Key crisis preparedness areas
To make sure their companies are as capable as possible of managing a crisis, Deloitte suggested board members focus on these six key areas:
Experience. Consider making real-world experience with a past crisis a strong credential when searching for new directors. This builds crisis capabilities into the membership and structure of the board.
Preparation. Determine vulnerabilities and key risks the organisation faces, and establish a crisis plan for the board. Raise awareness amongst board members that each one should be ready to apply special skills such as public relations, risk management, or social media to manage a crisis. Long before the need emerges, board members should make time for joint planning committees, simulations, and other time investments that will pay off during a crisis.
Members of the board’s risk committee should take an integrated, enterprise-wide approach that drives better reporting and monitoring. A big-picture view can improve the board’s support of executives who are charged with risk management, and it can hone the board’s focus on crises. Have the organisation’s crisis management capabilities audited internally and validated externally.

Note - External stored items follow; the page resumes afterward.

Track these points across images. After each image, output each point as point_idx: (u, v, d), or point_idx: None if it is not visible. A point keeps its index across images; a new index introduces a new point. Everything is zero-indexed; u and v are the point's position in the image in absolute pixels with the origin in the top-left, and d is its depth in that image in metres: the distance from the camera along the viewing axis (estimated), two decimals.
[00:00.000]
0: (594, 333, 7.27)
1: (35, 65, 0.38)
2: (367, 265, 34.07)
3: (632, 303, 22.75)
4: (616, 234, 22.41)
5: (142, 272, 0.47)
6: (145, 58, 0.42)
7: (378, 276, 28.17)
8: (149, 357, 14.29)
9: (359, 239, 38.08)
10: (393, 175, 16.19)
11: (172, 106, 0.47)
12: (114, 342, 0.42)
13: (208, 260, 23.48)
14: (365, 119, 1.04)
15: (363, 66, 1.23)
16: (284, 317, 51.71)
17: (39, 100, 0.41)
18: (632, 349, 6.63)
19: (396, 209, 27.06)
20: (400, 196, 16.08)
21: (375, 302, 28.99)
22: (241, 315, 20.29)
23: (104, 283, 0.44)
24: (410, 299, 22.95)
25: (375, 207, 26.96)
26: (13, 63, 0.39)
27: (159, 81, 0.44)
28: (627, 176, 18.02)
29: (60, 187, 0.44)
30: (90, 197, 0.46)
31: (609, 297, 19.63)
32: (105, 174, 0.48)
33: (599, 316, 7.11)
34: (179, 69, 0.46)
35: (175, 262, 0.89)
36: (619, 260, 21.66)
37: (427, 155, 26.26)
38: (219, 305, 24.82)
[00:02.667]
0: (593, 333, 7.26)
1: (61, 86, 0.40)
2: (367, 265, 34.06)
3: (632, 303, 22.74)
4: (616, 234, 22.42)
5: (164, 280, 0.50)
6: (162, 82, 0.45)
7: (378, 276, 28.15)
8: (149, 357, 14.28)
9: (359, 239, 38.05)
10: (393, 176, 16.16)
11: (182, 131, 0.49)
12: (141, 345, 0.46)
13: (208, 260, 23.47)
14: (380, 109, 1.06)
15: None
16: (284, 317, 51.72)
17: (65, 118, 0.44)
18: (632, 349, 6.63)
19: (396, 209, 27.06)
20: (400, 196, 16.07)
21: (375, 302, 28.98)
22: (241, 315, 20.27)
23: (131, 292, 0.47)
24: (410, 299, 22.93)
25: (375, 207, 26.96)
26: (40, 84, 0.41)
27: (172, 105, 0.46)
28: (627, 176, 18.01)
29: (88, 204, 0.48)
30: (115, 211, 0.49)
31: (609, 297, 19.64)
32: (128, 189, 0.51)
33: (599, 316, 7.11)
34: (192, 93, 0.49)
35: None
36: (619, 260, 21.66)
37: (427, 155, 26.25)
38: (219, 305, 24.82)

Ensure that the executive management team is adequately trained and takes part in crisis simulation rehearsals. Work with executive management to create a short list of third-party service providers in legal, forensic accounting, and other key areas to assist in times of crisis.
Logistics. Up and down the line and across the many silos inherent in most organisations, the group of key people who will spring into action during a crisis have to be ready. Define that temporary committee of board members or directors and management and the roles each member plays, so other committees and management structures are not too heavily taxed during a stressful crisis.
Make sure at least one board member represents the group in planning and carrying out communications. Also, designate people upon whom the group can call for support during a crisis.
Details. Expect to see specific plans for handling each of the scenarios that might threaten the organisation. Also, board members should participate in testing those specifics against their best knowledge of what may happen and what the company is capable of.
Communication. Crisis communication starts before pre-drafted press releases or mea culpas are under the spotlight. Organisations first need to work inside their walls to promote shared understanding of risks and responsibilities. Establish a robust crisis communications plan that has been stress-tested.
A board that listens to and engages with key influencers, stakeholders, and customers can look at a situation from the outside in.
Commitment. Embrace the board’s role as a guardian of reputation. An organisation’s reputation is a priceless asset. It can take years to build, but a moment can imperil it. Everyone who has authority over preventing that damage derives that authority from the board – and only the board can engage the right decision-makers, establish the requisite communications strategy, and set the necessary tone.
To make sure lessons learned during and after a crisis aren’t lost, a board may want to ask for an independent review of the crisis management and post-crisis events. When the worst moments are past, the effort that goes into investigations and independent reviews can help head off future trouble.